* [Work item] Each of the records below must be reproduced exactly.

(Dataset entries)
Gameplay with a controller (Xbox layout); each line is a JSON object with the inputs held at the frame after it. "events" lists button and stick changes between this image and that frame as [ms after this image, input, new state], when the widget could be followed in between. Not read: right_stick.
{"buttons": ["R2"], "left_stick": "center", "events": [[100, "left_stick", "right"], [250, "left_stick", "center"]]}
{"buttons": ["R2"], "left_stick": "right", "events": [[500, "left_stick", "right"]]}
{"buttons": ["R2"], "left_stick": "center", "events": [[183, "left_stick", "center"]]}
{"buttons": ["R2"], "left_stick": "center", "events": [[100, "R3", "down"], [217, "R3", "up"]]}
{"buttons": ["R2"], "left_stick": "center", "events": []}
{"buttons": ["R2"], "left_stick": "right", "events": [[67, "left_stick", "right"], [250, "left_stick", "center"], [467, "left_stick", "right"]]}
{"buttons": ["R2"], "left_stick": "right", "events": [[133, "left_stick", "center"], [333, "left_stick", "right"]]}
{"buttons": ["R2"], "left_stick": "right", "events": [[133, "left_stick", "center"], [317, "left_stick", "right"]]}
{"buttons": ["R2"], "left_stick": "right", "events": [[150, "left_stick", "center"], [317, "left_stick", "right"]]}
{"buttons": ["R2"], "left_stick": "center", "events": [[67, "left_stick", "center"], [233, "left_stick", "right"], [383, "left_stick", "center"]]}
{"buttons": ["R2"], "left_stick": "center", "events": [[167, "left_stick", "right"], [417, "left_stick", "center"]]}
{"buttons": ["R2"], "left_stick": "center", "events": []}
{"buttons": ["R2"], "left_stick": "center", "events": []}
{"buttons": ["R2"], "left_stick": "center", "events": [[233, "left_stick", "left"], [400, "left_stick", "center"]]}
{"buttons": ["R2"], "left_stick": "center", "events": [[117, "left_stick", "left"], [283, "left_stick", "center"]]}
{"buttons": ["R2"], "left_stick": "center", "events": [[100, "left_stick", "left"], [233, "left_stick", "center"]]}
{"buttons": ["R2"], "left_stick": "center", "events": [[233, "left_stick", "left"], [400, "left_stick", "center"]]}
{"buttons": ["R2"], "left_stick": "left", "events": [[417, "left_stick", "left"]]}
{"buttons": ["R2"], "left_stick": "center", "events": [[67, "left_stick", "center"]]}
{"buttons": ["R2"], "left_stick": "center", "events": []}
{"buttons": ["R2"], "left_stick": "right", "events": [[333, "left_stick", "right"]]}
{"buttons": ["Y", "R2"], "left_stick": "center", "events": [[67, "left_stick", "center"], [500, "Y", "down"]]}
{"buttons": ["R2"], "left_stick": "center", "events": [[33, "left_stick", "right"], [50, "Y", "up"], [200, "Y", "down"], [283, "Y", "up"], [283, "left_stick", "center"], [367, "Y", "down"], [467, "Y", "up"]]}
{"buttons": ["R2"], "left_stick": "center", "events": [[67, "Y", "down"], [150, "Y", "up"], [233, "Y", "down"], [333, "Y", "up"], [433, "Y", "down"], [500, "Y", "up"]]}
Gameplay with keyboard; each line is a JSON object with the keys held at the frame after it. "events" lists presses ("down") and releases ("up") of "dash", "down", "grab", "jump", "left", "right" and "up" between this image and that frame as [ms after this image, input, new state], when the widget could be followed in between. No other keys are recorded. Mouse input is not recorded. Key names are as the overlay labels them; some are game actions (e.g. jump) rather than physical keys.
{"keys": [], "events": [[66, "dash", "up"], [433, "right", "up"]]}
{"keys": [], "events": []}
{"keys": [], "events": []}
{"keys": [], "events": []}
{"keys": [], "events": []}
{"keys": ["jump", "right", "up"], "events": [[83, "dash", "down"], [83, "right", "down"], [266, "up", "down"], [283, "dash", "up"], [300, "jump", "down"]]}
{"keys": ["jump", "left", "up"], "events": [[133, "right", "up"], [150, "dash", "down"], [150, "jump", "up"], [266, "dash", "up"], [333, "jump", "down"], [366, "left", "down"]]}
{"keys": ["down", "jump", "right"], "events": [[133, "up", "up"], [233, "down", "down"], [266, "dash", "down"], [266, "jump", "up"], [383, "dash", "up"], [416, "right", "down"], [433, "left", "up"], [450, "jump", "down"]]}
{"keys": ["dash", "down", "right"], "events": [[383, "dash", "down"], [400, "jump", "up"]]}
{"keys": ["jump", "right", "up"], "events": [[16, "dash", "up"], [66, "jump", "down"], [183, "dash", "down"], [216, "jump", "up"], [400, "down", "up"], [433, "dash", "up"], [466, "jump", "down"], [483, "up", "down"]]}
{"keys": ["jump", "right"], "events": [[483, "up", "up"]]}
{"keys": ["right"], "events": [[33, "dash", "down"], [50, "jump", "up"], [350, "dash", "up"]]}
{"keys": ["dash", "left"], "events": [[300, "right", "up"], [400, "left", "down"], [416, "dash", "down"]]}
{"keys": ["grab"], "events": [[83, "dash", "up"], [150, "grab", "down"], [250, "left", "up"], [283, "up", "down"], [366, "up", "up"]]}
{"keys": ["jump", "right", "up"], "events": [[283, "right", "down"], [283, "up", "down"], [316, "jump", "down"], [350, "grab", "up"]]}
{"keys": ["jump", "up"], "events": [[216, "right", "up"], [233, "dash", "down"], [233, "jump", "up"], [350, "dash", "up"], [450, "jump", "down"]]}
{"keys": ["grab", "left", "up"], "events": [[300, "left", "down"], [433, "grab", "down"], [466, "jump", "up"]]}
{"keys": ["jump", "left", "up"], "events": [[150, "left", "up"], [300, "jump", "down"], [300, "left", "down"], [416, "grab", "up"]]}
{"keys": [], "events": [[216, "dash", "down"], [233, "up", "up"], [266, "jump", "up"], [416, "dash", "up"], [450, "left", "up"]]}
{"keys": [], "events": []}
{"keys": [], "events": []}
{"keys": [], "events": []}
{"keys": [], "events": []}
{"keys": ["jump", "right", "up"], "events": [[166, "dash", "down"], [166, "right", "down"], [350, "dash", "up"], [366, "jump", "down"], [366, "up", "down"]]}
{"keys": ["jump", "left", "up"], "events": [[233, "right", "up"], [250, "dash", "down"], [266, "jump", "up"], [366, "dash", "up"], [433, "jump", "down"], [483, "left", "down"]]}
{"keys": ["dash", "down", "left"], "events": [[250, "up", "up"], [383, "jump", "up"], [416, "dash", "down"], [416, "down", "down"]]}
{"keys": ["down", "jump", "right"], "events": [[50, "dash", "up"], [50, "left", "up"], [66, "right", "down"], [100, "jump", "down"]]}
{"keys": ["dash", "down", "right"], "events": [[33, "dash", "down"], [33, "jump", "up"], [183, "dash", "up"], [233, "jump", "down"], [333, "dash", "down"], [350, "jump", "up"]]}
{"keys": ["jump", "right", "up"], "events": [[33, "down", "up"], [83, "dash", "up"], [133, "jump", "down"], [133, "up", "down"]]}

* [Finished exercise]
Gameplay with a controller (Xbox layout); each line is a JSON object with the inputs held at the frame after it. "events" lists button and stick changes between this image and that frame as [ms after this image, input, new state], when the widget could be followed in between. Not read: right_stick.
{"buttons": ["R2"], "left_stick": "center", "events": [[100, "left_stick", "right"], [250, "left_stick", "center"]]}
{"buttons": ["R2"], "left_stick": "right", "events": [[500, "left_stick", "right"]]}
{"buttons": ["R2"], "left_stick": "center", "events": [[183, "left_stick", "center"]]}
{"buttons": ["R2"], "left_stick": "center", "events": [[100, "R3", "down"], [217, "R3", "up"]]}
{"buttons": ["R2"], "left_stick": "center", "events": []}
{"buttons": ["R2"], "left_stick": "right", "events": [[67, "left_stick", "right"], [250, "left_stick", "center"], [467, "left_stick", "right"]]}
{"buttons": ["R2"], "left_stick": "right", "events": [[133, "left_stick", "center"], [333, "left_stick", "right"]]}
{"buttons": ["R2"], "left_stick": "right", "events": [[133, "left_stick", "center"], [317, "left_stick", "right"]]}
{"buttons": ["R2"], "left_stick": "right", "events": [[150, "left_stick", "center"], [317, "left_stick", "right"]]}
{"buttons": ["R2"], "left_stick": "center", "events": [[67, "left_stick", "center"], [233, "left_stick", "right"], [383, "left_stick", "center"]]}
{"buttons": ["R2"], "left_stick": "center", "events": [[167, "left_stick", "right"], [417, "left_stick", "center"]]}
{"buttons": ["R2"], "left_stick": "center", "events": []}
{"buttons": ["R2"], "left_stick": "center", "events": []}
{"buttons": ["R2"], "left_stick": "center", "events": [[233, "left_stick", "left"], [400, "left_stick", "center"]]}
{"buttons": ["R2"], "left_stick": "center", "events": [[117, "left_stick", "left"], [283, "left_stick", "center"]]}
{"buttons": ["R2"], "left_stick": "center", "events": [[100, "left_stick", "left"], [233, "left_stick", "center"]]}
{"buttons": ["R2"], "left_stick": "center", "events": [[233, "left_stick", "left"], [400, "left_stick", "center"]]}
{"buttons": ["R2"], "left_stick": "left", "events": [[417, "left_stick", "left"]]}
{"buttons": ["R2"], "left_stick": "center", "events": [[67, "left_stick", "center"]]}
{"buttons": ["R2"], "left_stick": "center", "events": []}
{"buttons": ["R2"], "left_stick": "right", "events": [[333, "left_stick", "right"]]}
{"buttons": ["Y", "R2"], "left_stick": "center", "events": [[67, "left_stick", "center"], [500, "Y", "down"]]}
{"buttons": ["R2"], "left_stick": "center", "events": [[33, "left_stick", "right"], [50, "Y", "up"], [200, "Y", "down"], [283, "Y", "up"], [283, "left_stick", "center"], [367, "Y", "down"], [467, "Y", "up"]]}
{"buttons": ["R2"], "left_stick": "center", "events": [[67, "Y", "down"], [150, "Y", "up"], [233, "Y", "down"], [333, "Y", "up"], [433, "Y", "down"], [500, "Y", "up"]]}
Gameplay with keyboard; each line is a JSON object with the keys held at the frame after it. "events" lists presses ("down") and releases ("up") of "dash", "down", "grab", "jump", "left", "right" and "up" between this image and that frame as [ms after this image, input, new state], when the widget could be followed in between. No other keys are recorded. Mouse input is not recorded. Key names are as the overlay labels them; some are game actions (e.g. jump) rather than physical keys.
{"keys": [], "events": [[66, "dash", "up"], [433, "right", "up"]]}
{"keys": [], "events": []}
{"keys": [], "events": []}
{"keys": [], "events": []}
{"keys": [], "events": []}
{"keys": ["jump", "right", "up"], "events": [[83, "dash", "down"], [83, "right", "down"], [266, "up", "down"], [283, "dash", "up"], [300, "jump", "down"]]}
{"keys": ["jump", "left", "up"], "events": [[133, "right", "up"], [150, "dash", "down"], [150, "jump", "up"], [266, "dash", "up"], [333, "jump", "down"], [366, "left", "down"]]}
{"keys": ["down", "jump", "right"], "events": [[133, "up", "up"], [233, "down", "down"], [266, "dash", "down"], [266, "jump", "up"], [383, "dash", "up"], [416, "right", "down"], [433, "left", "up"], [450, "jump", "down"]]}
{"keys": ["dash", "down", "right"], "events": [[383, "dash", "down"], [400, "jump", "up"]]}
{"keys": ["jump", "right", "up"], "events": [[16, "dash", "up"], [66, "jump", "down"], [183, "dash", "down"], [216, "jump", "up"], [400, "down", "up"], [433, "dash", "up"], [466, "jump", "down"], [483, "up", "down"]]}
{"keys": ["jump", "right"], "events": [[483, "up", "up"]]}
{"keys": ["right"], "events": [[33, "dash", "down"], [50, "jump", "up"], [350, "dash", "up"]]}
{"keys": ["dash", "left"], "events": [[300, "right", "up"], [400, "left", "down"], [416, "dash", "down"]]}
{"keys": ["grab"], "events": [[83, "dash", "up"], [150, "grab", "down"], [250, "left", "up"], [283, "up", "down"], [366, "up", "up"]]}
{"keys": ["jump", "right", "up"], "events": [[283, "right", "down"], [283, "up", "down"], [316, "jump", "down"], [350, "grab", "up"]]}
{"keys": ["jump", "up"], "events": [[216, "right", "up"], [233, "dash", "down"], [233, "jump", "up"], [350, "dash", "up"], [450, "jump", "down"]]}
{"keys": ["grab", "left", "up"], "events": [[300, "left", "down"], [433, "grab", "down"], [466, "jump", "up"]]}
{"keys": ["jump", "left", "up"], "events": [[150, "left", "up"], [300, "jump", "down"], [300, "left", "down"], [416, "grab", "up"]]}
{"keys": [], "events": [[216, "dash", "down"], [233, "up", "up"], [266, "jump", "up"], [416, "dash", "up"], [450, "left", "up"]]}
{"keys": [], "events": []}
{"keys": [], "events": []}
{"keys": [], "events": []}
{"keys": [], "events": []}
{"keys": ["jump", "right", "up"], "events": [[166, "dash", "down"], [166, "right", "down"], [350, "dash", "up"], [366, "jump", "down"], [366, "up", "down"]]}
{"keys": ["jump", "left", "up"], "events": [[233, "right", "up"], [250, "dash", "down"], [266, "jump", "up"], [366, "dash", "up"], [433, "jump", "down"], [483, "left", "down"]]}
{"keys": ["dash", "down", "left"], "events": [[250, "up", "up"], [383, "jump", "up"], [416, "dash", "down"], [416, "down", "down"]]}
{"keys": ["down", "jump", "right"], "events": [[50, "dash", "up"], [50, "left", "up"], [66, "right", "down"], [100, "jump", "down"]]}
{"keys": ["dash", "down", "right"], "events": [[33, "dash", "down"], [33, "jump", "up"], [183, "dash", "up"], [233, "jump", "down"], [333, "dash", "down"], [350, "jump", "up"]]}
{"keys": ["jump", "right", "up"], "events": [[33, "down", "up"], [83, "dash", "up"], [133, "jump", "down"], [133, "up", "down"]]}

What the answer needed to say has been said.